(Information supplied begins)
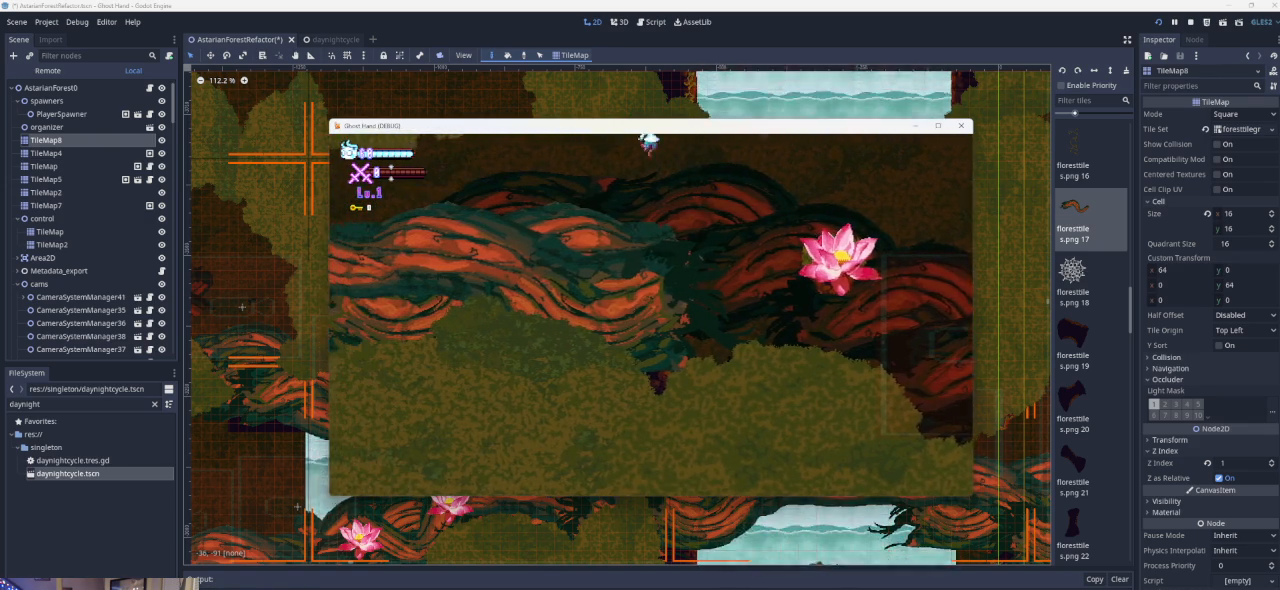
{"buttons": [], "left_stick": "left", "events": []}
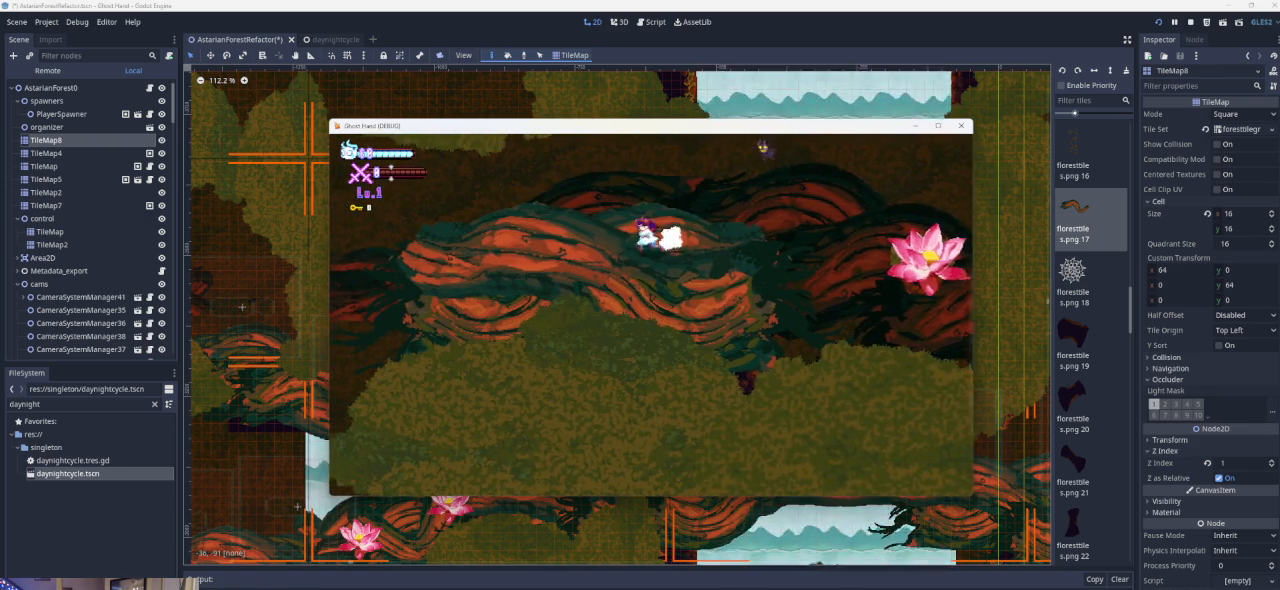
{"buttons": [], "left_stick": "left", "events": []}
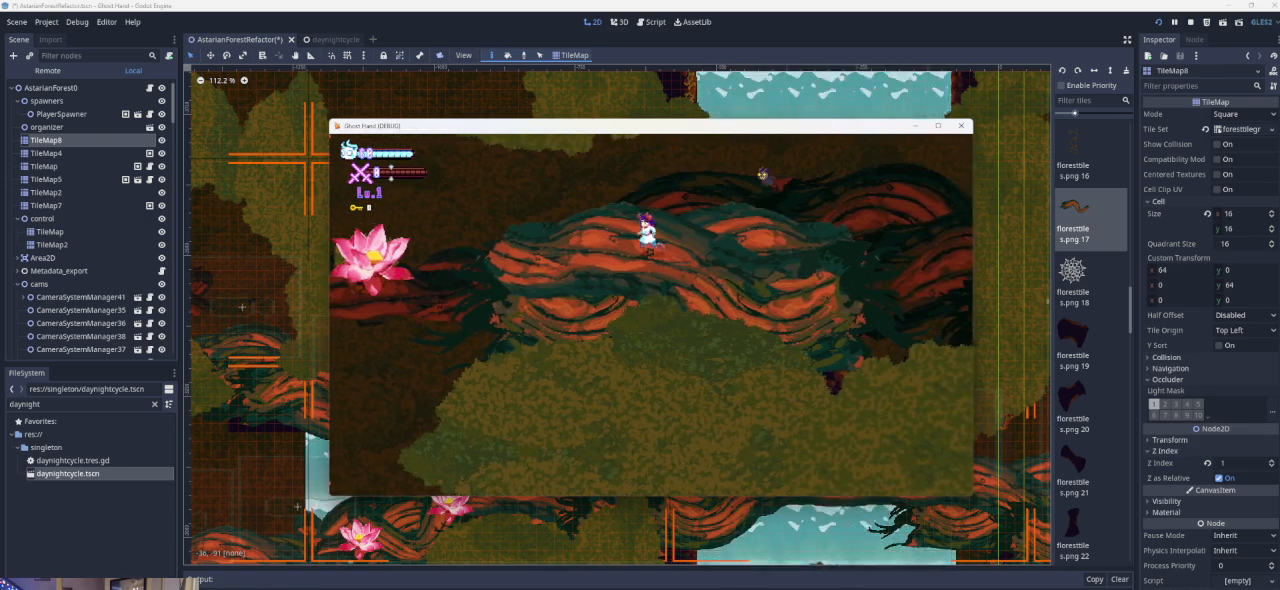
{"buttons": [], "left_stick": "center", "events": [[167, "left_stick", "center"]]}
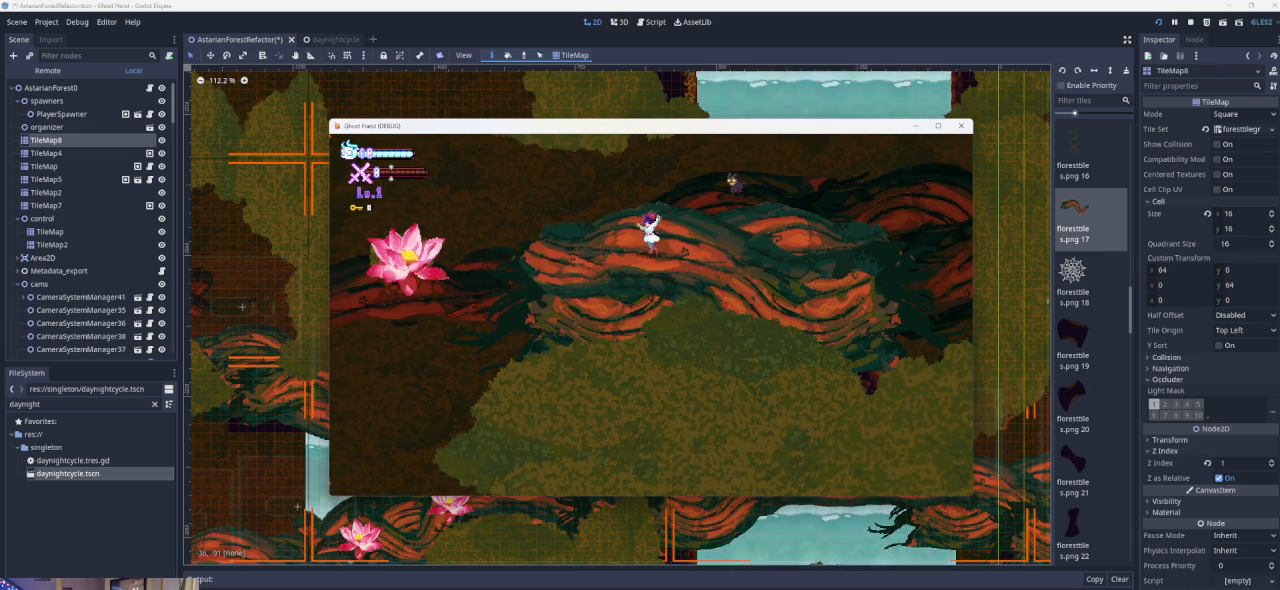
{"buttons": [], "left_stick": "right", "events": [[167, "left_stick", "right"]]}
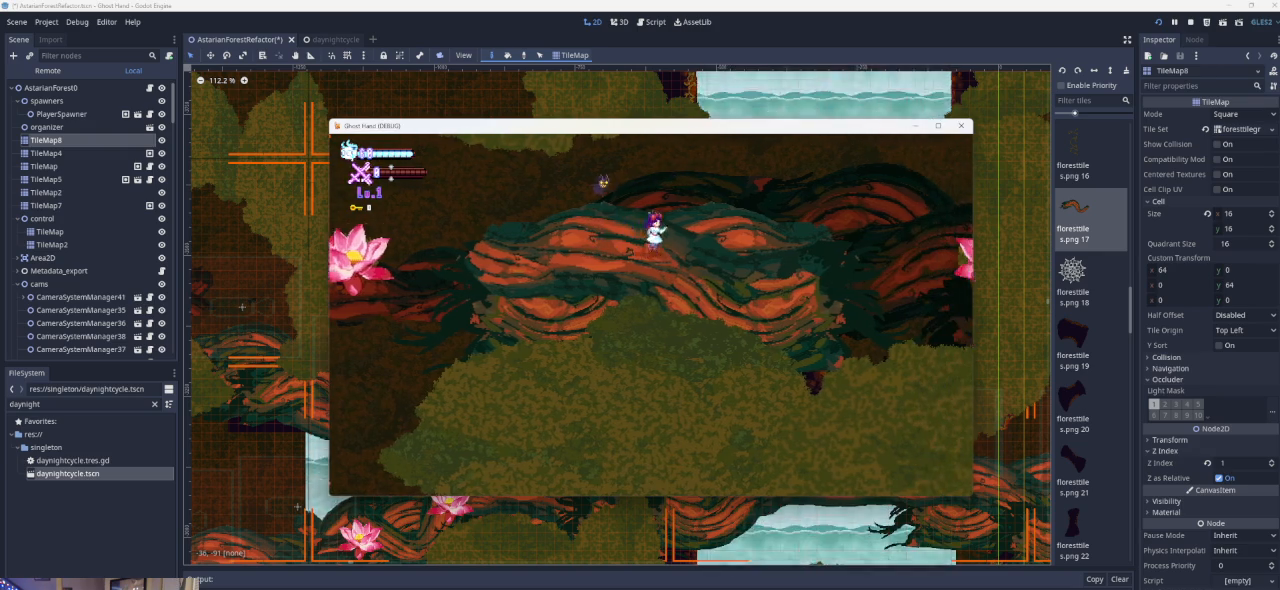
{"buttons": [], "left_stick": "right", "events": [[233, "left_stick", "center"], [333, "left_stick", "right"]]}
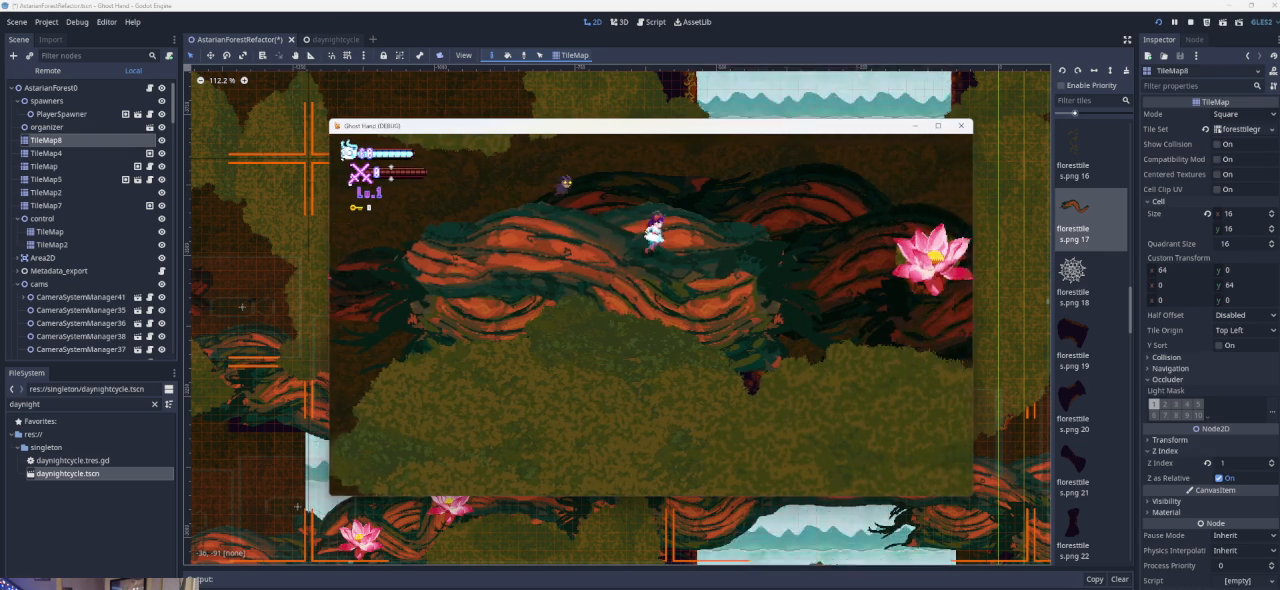
{"buttons": [], "left_stick": "left", "events": [[67, "left_stick", "center"], [200, "left_stick", "left"]]}
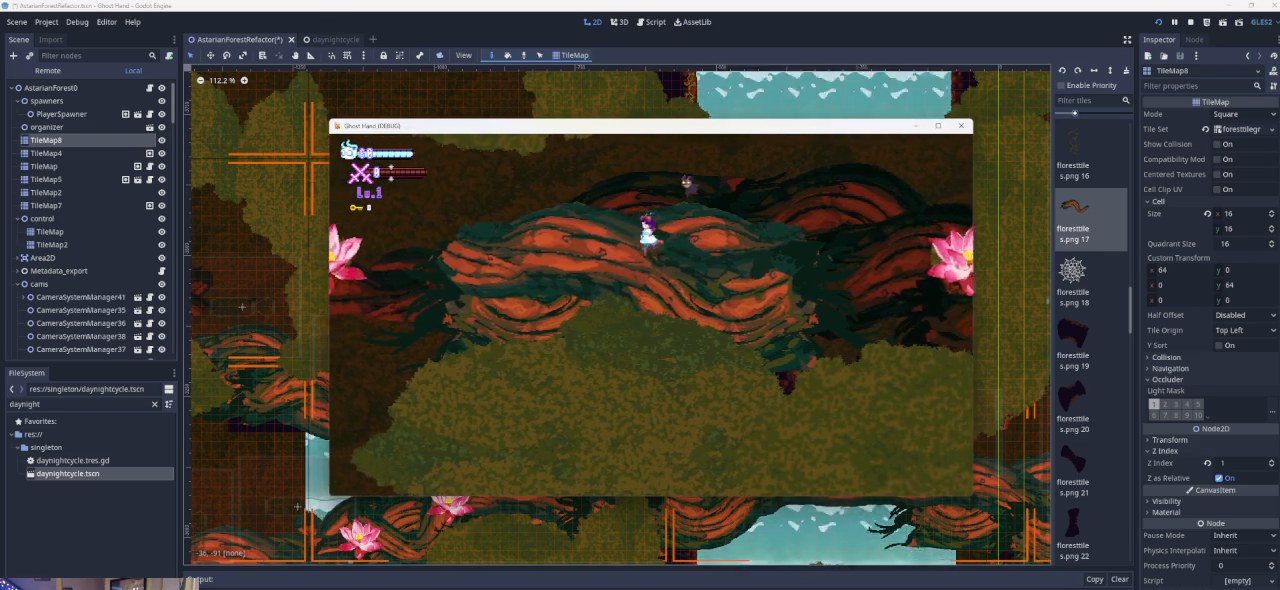
{"buttons": [], "left_stick": "center", "events": [[467, "left_stick", "center"]]}
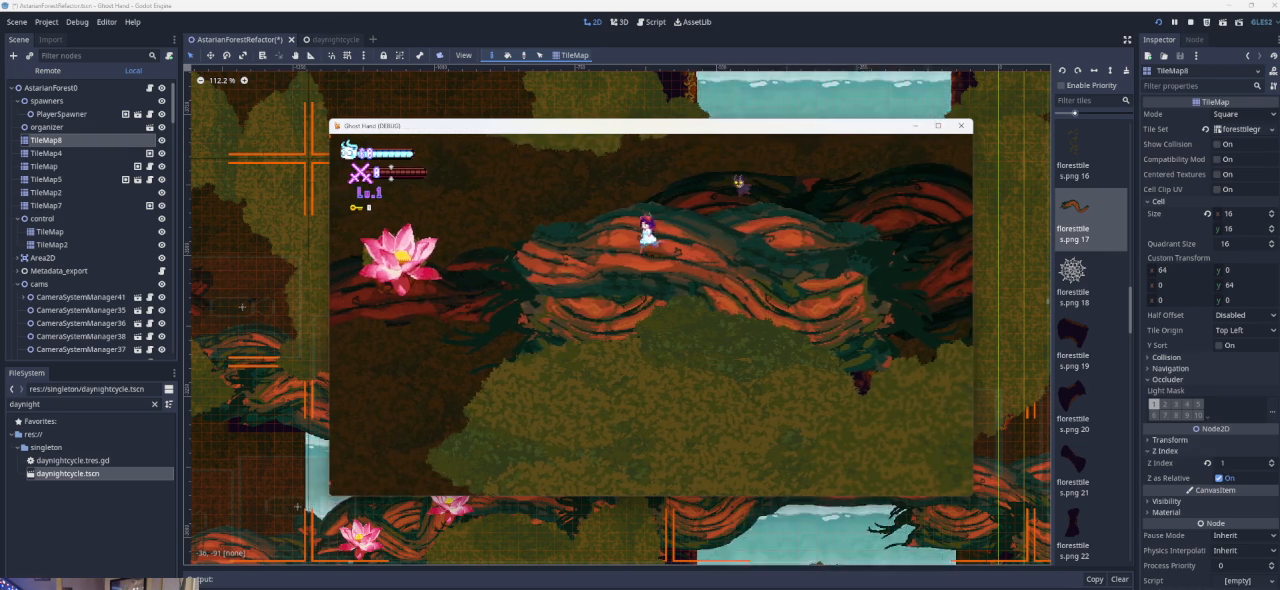
{"buttons": [], "left_stick": "center", "events": []}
(Information supplied ends)
### What needs to be done
The answer must consist of every line from the data that holds the string "right".

### Task result
{"buttons": [], "left_stick": "right", "events": [[167, "left_stick", "right"]]}
{"buttons": [], "left_stick": "right", "events": [[233, "left_stick", "center"], [333, "left_stick", "right"]]}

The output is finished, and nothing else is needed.